Set task - Convert every line of the records below into one numbered list, omitting the blank lines.

Dataset entries
::::

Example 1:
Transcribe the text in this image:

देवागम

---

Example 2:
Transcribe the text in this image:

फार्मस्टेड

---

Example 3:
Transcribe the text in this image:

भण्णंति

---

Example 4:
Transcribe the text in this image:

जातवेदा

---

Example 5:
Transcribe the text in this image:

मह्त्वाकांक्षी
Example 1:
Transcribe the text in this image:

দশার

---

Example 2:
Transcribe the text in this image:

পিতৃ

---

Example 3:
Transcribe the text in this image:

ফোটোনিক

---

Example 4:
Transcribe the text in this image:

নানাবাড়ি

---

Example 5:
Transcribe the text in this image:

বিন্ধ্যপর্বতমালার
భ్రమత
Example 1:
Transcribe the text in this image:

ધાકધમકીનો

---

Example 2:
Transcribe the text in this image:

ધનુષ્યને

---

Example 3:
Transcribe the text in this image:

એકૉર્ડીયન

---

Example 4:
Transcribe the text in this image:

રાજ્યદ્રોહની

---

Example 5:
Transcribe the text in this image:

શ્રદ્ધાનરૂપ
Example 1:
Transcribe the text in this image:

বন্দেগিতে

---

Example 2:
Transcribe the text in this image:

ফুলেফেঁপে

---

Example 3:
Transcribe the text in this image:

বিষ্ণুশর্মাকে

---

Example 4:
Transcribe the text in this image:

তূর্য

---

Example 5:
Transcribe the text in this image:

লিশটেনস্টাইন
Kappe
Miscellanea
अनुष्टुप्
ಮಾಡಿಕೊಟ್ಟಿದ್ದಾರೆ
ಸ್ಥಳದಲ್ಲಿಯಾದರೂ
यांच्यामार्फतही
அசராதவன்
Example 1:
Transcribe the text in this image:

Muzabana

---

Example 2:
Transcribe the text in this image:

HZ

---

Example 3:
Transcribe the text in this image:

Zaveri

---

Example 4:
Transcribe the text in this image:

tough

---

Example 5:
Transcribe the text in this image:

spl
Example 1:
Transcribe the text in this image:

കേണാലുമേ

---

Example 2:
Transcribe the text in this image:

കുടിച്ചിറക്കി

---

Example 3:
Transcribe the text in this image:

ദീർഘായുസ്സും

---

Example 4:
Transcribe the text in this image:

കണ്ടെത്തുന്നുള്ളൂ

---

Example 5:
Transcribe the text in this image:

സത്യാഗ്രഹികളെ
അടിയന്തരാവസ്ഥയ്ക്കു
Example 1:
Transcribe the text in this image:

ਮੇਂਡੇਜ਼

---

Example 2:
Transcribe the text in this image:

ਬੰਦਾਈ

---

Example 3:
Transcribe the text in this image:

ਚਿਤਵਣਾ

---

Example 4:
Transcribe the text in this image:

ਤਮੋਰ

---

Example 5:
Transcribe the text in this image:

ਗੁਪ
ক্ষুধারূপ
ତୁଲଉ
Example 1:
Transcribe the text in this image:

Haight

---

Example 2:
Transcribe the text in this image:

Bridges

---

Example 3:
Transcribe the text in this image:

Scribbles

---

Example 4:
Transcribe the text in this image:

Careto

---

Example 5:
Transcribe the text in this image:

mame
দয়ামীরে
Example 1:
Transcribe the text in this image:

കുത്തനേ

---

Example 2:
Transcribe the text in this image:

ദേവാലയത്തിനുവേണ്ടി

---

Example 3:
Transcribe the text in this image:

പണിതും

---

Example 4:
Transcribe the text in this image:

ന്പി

::::

Correct response -
1. Example 1:
2. Transcribe the text in this image:
3. देवागम
4. ---
5. Example 2:
6. Transcribe the text in this image:
7. फार्मस्टेड
8. ---
9. Example 3:
10. Transcribe the text in this image:
11. भण्णंति
12. ---
13. Example 4:
14. Transcribe the text in this image:
15. जातवेदा
16. ---
17. Example 5:
18. Transcribe the text in this image:
19. मह्त्वाकांक्षी
20. Example 1:
21. Transcribe the text in this image:
22. দশার
23. ---
24. Example 2:
25. Transcribe the text in this image:
26. পিতৃ
27. ---
28. Example 3:
29. Transcribe the text in this image:
30. ফোটোনিক
31. ---
32. Example 4:
33. Transcribe the text in this image:
34. নানাবাড়ি
35. ---
36. Example 5:
37. Transcribe the text in this image:
38. বিন্ধ্যপর্বতমালার
39. భ్రమత
40. Example 1:
41. Transcribe the text in this image:
42. ધાકધમકીનો
43. ---
44. Example 2:
45. Transcribe the text in this image:
46. ધનુષ્યને
47. ---
48. Example 3:
49. Transcribe the text in this image:
50. એકૉર્ડીયન
51. ---
52. Example 4:
53. Transcribe the text in this image:
54. રાજ્યદ્રોહની
55. ---
56. Example 5:
57. Transcribe the text in this image:
58. શ્રદ્ધાનરૂપ
59. Example 1:
60. Transcribe the text in this image:
61. বন্দেগিতে
62. ---
63. Example 2:
64. Transcribe the text in this image:
65. ফুলেফেঁপে
66. ---
67. Example 3:
68. Transcribe the text in this image:
69. বিষ্ণুশর্মাকে
70. ---
71. Example 4:
72. Transcribe the text in this image:
73. তূর্য
74. ---
75. Example 5:
76. Transcribe the text in this image:
77. লিশটেনস্টাইন
78. Kappe
79. Miscellanea
80. अनुष्टुप्
81. ಮಾಡಿಕೊಟ್ಟಿದ್ದಾರೆ
82. ಸ್ಥಳದಲ್ಲಿಯಾದರೂ
83. यांच्यामार्फतही
84. அசராதவன்
85. Example 1:
86. Transcribe the text in this image:
87. Muzabana
88. ---
89. Example 2:
90. Transcribe the text in this image:
91. HZ
92. ---
93. Example 3:
94. Transcribe the text in this image:
95. Zaveri
96. ---
97. Example 4:
98. Transcribe the text in this image:
99. tough
100. ---
101. Example 5:
102. Transcribe the text in this image:
103. spl
104. Example 1:
105. Transcribe the text in this image:
106. കേണാലുമേ
107. ---
108. Example 2:
109. Transcribe the text in this image:
110. കുടിച്ചിറക്കി
111. ---
112. Example 3:
113. Transcribe the text in this image:
114. ദീർഘായുസ്സും
115. ---
116. Example 4:
117. Transcribe the text in this image:
118. കണ്ടെത്തുന്നുള്ളൂ
119. ---
120. Example 5:
121. Transcribe the text in this image:
122. സത്യാഗ്രഹികളെ
123. അടിയന്തരാവസ്ഥയ്ക്കു
124. Example 1:
125. Transcribe the text in this image:
126. ਮੇਂਡੇਜ਼
127. ---
128. Example 2:
129. Transcribe the text in this image:
130. ਬੰਦਾਈ
131. ---
132. Example 3:
133. Transcribe the text in this image:
134. ਚਿਤਵਣਾ
135. ---
136. Example 4:
137. Transcribe the text in this image:
138. ਤਮੋਰ
139. ---
140. Example 5:
141. Transcribe the text in this image:
142. ਗੁਪ
143. ক্ষুধারূপ
144. ତୁଲଉ
145. Example 1:
146. Transcribe the text in this image:
147. Haight
148. ---
149. Example 2:
150. Transcribe the text in this image:
151. Bridges
152. ---
153. Example 3:
154. Transcribe the text in this image:
155. Scribbles
156. ---
157. Example 4:
158. Transcribe the text in this image:
159. Careto
160. ---
161. Example 5:
162. Transcribe the text in this image:
163. mame
164. দয়ামীরে
165. Example 1:
166. Transcribe the text in this image:
167. കുത്തനേ
168. ---
169. Example 2:
170. Transcribe the text in this image:
171. ദേവാലയത്തിനുവേണ്ടി
172. ---
173. Example 3:
174. Transcribe the text in this image:
175. പണിതും
176. ---
177. Example 4:
178. Transcribe the text in this image:
179. ന്പി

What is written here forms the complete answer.